If this is the right approach, I was thinking that three predefined increments might be sufficient:

1:5 and below (high-detail representation)
Above 1:5 up to and including 1:50 (moderate detail)
Greater than 1:50 (simplified representation)

Alternatively, should these increments be user-defined for more flexibility? What do people think?

N by Nigel on 11 Mar 2025 #

@tim user defined, I may not want to have anything but a simple rectangle at any scale whereas others may for perfectly valid reason want ten options. Also in the world we use 1:10 1:50 etc but freedom units have 1 inch equals a foot or something like that so even the scale naming needs to be user definable

N by Nigel on 11 Mar 2025 #

@tim when you say 'multiple geometric representation contexts' what does that mean as I took it to mean changing levels of detail at different scales or is it something else?

T by tim on 11 Mar 2025 #

Yeah, that was probably a bit misleading - the implementation in Bonsai can come later. For now, I just wanted to gauge whether defining detailed elements at the "shape" level is a good approach. Personally, it makes sense to me, but I’d love to hear if others see any drawbacks.

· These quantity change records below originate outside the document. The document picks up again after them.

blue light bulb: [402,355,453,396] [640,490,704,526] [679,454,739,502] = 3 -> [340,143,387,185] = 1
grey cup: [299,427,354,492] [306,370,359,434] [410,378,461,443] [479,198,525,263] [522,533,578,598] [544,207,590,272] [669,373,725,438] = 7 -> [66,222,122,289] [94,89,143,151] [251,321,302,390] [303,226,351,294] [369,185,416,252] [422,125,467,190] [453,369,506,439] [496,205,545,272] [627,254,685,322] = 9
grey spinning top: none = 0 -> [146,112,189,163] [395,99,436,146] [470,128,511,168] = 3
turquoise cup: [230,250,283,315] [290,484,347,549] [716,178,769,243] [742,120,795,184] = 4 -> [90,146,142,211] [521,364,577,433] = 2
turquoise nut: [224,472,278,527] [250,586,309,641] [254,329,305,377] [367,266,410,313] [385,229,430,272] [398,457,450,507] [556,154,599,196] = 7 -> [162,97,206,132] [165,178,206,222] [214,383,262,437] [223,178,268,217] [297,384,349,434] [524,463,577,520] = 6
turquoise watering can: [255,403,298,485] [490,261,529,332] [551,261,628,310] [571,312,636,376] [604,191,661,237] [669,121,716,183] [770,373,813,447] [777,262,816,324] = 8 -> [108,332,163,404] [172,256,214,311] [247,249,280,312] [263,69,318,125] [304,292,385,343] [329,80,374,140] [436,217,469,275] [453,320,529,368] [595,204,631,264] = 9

Also, good to know that user-defined scales are the preferred approach.

J by JanF on 11 Mar 2025 # +1 votes

I know "target scale" comes from ifc, but I believe "target design phase" would be more appropriate:

3D views don't have a scale
Sometimes you need 1:100 in early design, sometimes it is enough for construction, but the detail level needs to be different

@tim said:

Yeah, that was probably a bit misleading - the implementation in Bonsai can come later. For now, I just wanted to gauge whether defining detailed elements at the "shape" level is a good approach. Personally, it makes sense to me, but I’d love to hear if others see any drawbacks. Also, good to know that user-defined scales are the preferred approach.

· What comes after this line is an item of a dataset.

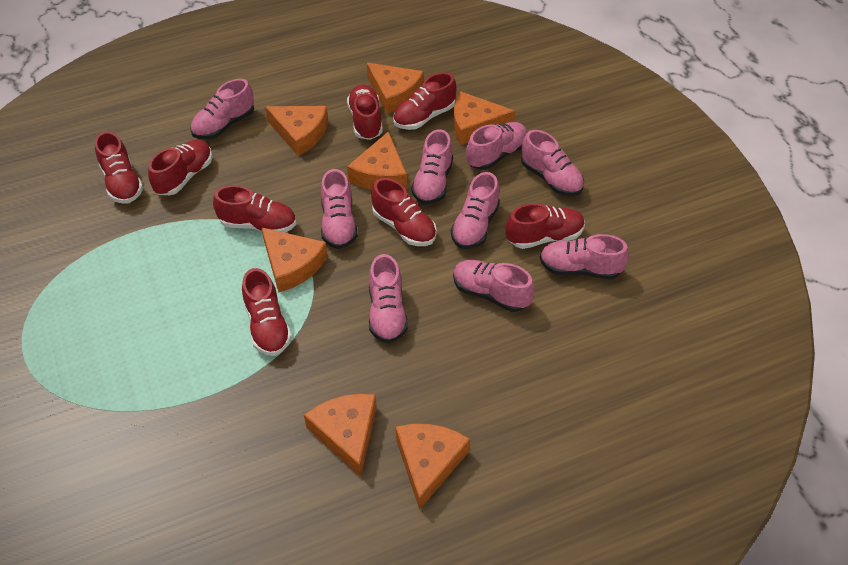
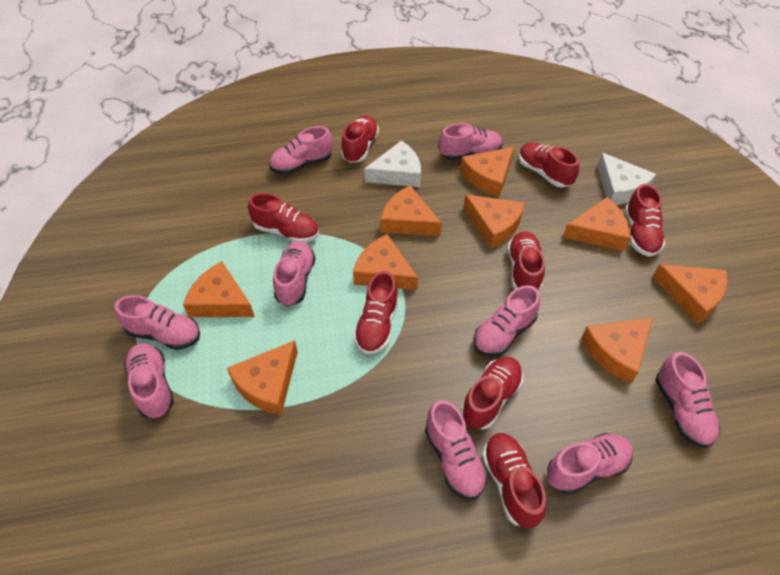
orange cheese: [261,227,328,293] [265,106,328,156] [304,394,377,477] [347,132,407,190] [367,63,424,114] [395,424,470,510] [453,91,515,145] = 7 -> [183,261,255,317] [227,340,298,415] [353,234,418,290] [381,186,442,236] [460,147,514,197] [464,194,525,248] [563,197,630,251] [581,317,653,384] [653,264,728,323] = 9
white cheese: none = 0 -> [364,140,421,187] [597,153,656,205] = 2

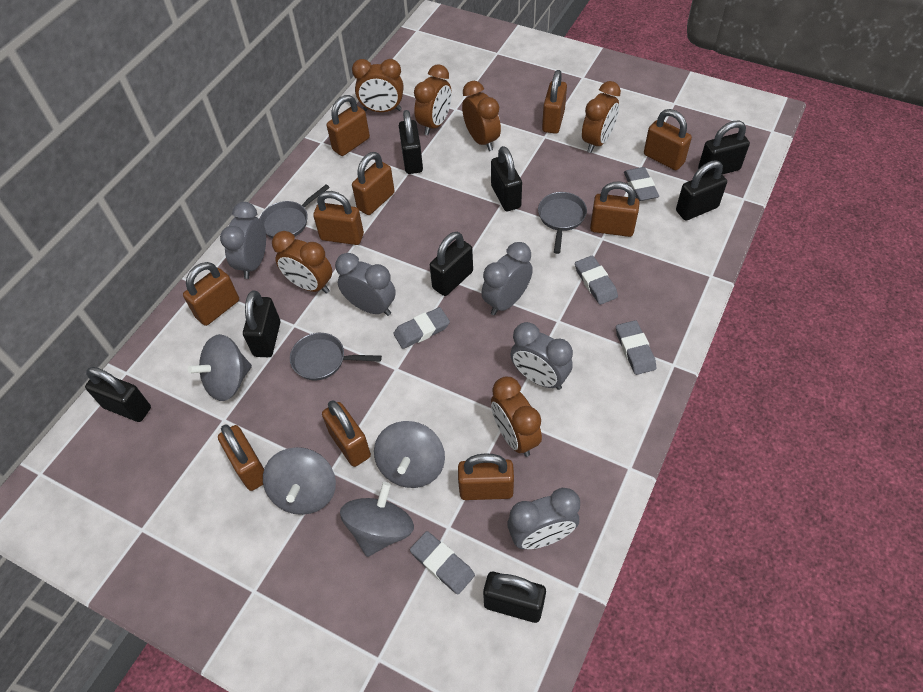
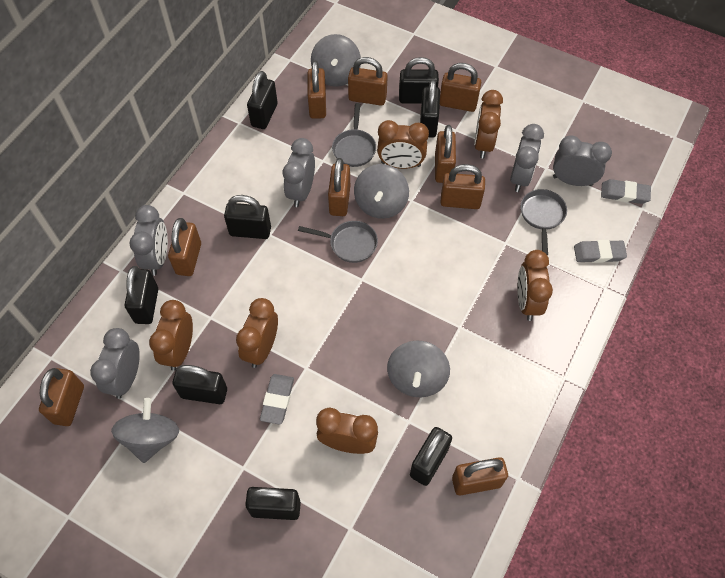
brown padlock: [183,262,239,326] [218,424,264,491] [313,191,364,245] [322,401,371,467] [327,95,370,156] [352,152,395,215] [458,453,514,500] [542,70,567,134] [590,182,639,237] [644,109,692,170] = 10 -> [39,368,84,426] [168,218,201,276] [308,61,326,119] [328,158,350,216] [348,57,388,106] [435,125,456,183] [440,63,481,112] [440,164,485,209] [452,457,508,495] = 9
grey eraser: [393,307,450,349] [410,531,475,595] [575,256,618,305] [616,320,656,375] [624,167,659,201] = 5 -> [260,374,294,425] [574,240,627,263] [601,179,651,204] = 3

I'm still not sold on packing everything in a single element (what Revit does) it leads to bloated models and confusion in the early design phases, because you have 20 different types of doors you have to choose from, even though the information is irrelevant in that early design phase and you want to leave it out.

As I said I'd prefer having a primitive "design phase door" and be able to easily switch it to a more complex one later.

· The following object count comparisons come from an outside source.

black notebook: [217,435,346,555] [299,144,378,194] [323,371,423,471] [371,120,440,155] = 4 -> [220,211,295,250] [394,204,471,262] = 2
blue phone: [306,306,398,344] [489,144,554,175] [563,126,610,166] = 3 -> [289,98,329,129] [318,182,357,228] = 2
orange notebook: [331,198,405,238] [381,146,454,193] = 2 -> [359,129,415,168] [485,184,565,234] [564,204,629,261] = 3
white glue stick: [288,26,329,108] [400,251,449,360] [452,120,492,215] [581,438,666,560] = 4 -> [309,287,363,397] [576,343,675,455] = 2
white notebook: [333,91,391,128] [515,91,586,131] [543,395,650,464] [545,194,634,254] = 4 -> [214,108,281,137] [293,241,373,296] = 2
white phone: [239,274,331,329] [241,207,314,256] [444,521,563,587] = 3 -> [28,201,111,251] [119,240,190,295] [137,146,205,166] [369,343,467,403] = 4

N by Nigel on 11 Mar 2025 # +2 votes

@JanF ... and be able to easily switch it to a more complex one later. That is a very appealing idea

T by tlang on 12 Mar 2025 # +2 votes

The complex window/door divisions in some of the sketches surely require a graphic interface. Maybe it's more feasable to pick from a list of enumerated partitions.

Regarding scale let me quote the (UK) National Bim Standard:

The object should be modelled with geometrical detail that will not compromise the BIM model when used in practice. To avoid over-modelling, follow the principle of not modelling elements of a product that will not be seen.

The same NBS source proposes Boolean Yes/No to deal with information on accesories that don't need to be modelled (from attached shared parameter file) e.g.: HasLock, HasGrabHandles, IsLaminated, SelfClosing; hasPanic, TripleGlazing, IsWired, DoorSeal...

J by JanF on 12 Mar 2025 #

@tlang said:

The complex window/door divisions in some of the sketches surely require a graphic interface. Maybe it's more feasable to pick from a list of enumerated partitions.

Ha, cool, didn't know this existed. But I'd still prefer a graphic interface.

The same NBS source proposes Boolean Yes/No to deal with information on accesories that don't need to be modelled (from attached shared parameter file) e.g.: HasLock, HasGrabHandles, IsLaminated, SelfClosing; hasPanic, TripleGlazing, IsWired, DoorSeal...

I'm not a fan of booleans for properties that generally require more detail. For example HasLock - pretty much all doors have some kind of lock, but what kind? IsLaminated is one of maybe twenty different possible surfaces, in Europe we have at least three types of panic handles, three types of closers and so on.